That said, one wonders why Mid-South farmers aren’t paying more attention to a problem that has already caused more yield loss than soybean rust, and next year threatens to wipe out budgets and sack yields with all the fury of a hurricane — glyphosate-resistant weeds.

The big concern among weed scientists these days is that growers are too involved in other pressing issues to implement preventive measures prior to the growing season.

“We’re in a tough situation,” said Bill Robertson, the National Cotton Council’s manager, Soils, Agronomy and Physiology, and coordinator of the Beltwide Cotton Conferences.

“There are not only monetary costs associated with managing weed resistance, but there are time issues as well. With time and labor being stretched, a weed resistance management program is going to cost more money, and it’s going to take more time to do. It takes a full commitment for growers to implement a lot of these resistance management practices. We have to move this issue higher up on their priority list.”

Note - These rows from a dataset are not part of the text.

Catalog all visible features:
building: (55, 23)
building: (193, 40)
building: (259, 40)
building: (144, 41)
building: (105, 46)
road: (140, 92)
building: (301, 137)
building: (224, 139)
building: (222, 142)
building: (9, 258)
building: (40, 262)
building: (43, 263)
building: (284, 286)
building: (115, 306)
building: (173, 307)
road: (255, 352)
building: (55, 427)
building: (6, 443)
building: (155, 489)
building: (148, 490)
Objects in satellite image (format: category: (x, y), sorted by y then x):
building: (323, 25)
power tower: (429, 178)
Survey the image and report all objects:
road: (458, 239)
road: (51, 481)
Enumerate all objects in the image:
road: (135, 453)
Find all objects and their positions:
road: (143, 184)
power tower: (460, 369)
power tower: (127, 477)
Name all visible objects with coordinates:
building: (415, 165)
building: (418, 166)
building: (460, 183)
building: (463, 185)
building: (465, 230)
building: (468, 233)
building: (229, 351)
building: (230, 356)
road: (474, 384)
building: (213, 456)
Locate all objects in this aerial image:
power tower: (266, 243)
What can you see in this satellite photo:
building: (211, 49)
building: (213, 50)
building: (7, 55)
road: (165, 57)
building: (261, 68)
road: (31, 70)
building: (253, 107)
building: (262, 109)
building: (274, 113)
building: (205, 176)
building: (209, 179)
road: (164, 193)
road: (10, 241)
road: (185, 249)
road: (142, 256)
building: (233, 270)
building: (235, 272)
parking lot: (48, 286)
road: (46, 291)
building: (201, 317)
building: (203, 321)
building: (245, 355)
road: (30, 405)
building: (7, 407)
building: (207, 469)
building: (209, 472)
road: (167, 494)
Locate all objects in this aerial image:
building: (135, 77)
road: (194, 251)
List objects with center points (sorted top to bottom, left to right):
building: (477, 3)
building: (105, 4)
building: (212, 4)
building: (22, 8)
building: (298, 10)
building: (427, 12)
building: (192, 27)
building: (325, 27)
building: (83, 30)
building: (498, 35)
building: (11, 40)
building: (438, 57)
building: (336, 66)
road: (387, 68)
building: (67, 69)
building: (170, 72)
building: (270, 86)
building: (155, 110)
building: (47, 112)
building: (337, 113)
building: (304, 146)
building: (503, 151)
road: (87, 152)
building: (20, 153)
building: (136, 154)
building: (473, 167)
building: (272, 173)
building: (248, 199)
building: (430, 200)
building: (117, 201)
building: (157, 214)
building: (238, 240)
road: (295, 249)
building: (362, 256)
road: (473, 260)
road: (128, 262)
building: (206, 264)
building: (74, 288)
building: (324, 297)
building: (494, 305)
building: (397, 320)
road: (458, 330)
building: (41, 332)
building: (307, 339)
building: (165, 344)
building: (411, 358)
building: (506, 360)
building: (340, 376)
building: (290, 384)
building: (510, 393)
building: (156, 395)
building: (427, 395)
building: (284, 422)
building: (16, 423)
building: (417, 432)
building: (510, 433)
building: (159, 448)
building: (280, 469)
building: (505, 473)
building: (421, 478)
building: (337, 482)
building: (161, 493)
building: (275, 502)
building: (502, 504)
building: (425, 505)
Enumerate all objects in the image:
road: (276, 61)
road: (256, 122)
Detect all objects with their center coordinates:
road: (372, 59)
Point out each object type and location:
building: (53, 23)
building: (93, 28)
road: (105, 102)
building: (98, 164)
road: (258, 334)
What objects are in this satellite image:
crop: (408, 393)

Along that line, the NCC will host a consultants conference at the Beltwide this year in San Antonio, Texas. About half of the two hours allotted to the conference will be dedicated to weed resistance management. The conference, which begins at 1 p.m. on Monday, Jan. 5, would be a good time to get educated about the danger weed resistance poses to growers.

Several farmers who didn’t do anything about a few escaped Palmer pigweed plants in 2007 were surprised to see the prolific plant completely infest fields in 2008. Weed scientists say that more of this could be in store for growers who don’t implement preventive measures for resistant weeds this coming spring. If resistant weeds can be economically managed because of these efforts, it will be money spent wisely.